Beowulf,” says Wealthow, stepping between the priest and her husband. “Stop it this minute.”

“But I haven’t yet asked him about Ragnarök,” Beowulf protests.

At last, the priest lifts his head and dares to meet Beowulf’s gaze from behind the protective barrier of the queen. “It is a heathen faerie story, this Ragnarök,” and then to Wealthow he adds, “Your husband is an infidel, and I will not be ridiculed—”

“I only asked—” begins Beowulf, but the cold fire in Wealthow’s eyes silences him.

“Forgive him, Father,” she says. “He is a difficult old man and too set in his ways.”
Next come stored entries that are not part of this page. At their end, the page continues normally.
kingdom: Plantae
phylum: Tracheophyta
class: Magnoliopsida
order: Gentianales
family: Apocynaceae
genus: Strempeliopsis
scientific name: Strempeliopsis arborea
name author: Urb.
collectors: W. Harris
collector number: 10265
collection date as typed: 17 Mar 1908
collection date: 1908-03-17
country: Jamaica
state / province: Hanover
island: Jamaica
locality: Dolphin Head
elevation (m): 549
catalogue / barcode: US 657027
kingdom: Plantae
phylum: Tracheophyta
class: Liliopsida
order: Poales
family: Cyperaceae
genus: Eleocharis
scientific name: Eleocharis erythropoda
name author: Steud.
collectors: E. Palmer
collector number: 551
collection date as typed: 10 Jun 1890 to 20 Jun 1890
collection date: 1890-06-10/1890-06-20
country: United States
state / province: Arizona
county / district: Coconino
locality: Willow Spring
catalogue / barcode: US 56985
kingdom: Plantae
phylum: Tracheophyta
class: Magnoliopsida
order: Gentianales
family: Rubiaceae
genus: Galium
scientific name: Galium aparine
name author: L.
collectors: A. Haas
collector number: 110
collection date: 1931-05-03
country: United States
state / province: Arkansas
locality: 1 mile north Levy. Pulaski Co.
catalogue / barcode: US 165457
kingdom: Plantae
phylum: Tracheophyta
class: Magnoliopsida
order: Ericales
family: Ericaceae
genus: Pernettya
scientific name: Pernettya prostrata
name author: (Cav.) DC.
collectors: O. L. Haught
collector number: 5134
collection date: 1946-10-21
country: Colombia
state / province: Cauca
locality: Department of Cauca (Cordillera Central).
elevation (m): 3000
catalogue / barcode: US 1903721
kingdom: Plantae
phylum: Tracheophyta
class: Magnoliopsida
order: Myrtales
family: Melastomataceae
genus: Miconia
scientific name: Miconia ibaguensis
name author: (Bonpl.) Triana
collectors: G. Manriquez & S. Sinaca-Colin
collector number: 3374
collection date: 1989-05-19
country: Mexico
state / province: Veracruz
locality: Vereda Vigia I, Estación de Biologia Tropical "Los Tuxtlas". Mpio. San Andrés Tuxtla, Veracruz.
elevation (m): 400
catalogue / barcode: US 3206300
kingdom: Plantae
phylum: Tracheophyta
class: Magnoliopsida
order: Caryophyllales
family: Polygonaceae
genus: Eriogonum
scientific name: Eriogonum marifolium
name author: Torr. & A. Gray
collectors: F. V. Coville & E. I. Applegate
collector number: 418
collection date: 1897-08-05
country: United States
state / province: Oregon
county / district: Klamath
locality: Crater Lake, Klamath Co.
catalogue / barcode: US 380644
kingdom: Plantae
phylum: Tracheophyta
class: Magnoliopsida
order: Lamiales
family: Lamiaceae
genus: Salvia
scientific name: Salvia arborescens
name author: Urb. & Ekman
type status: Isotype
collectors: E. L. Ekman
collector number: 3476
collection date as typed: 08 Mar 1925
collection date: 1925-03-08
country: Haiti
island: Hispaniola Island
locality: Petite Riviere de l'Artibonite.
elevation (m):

“That’s right,” mumbles Beowulf. “I’m hopeless. Please, do not mind me.” And Beowulf puts an arm tight about Ursula and holds her close to him, but she tries to pull away.

“We will speak later, husband,” Wealthow says.

“Of that I am certain,” Beowulf replies, and Queen Wealthow and the priest turn away and head back across the causeway toward the east tower. The snow is falling harder now, becoming a storm, and soon Beowulf loses sight of them in the mist and swirling snowfall.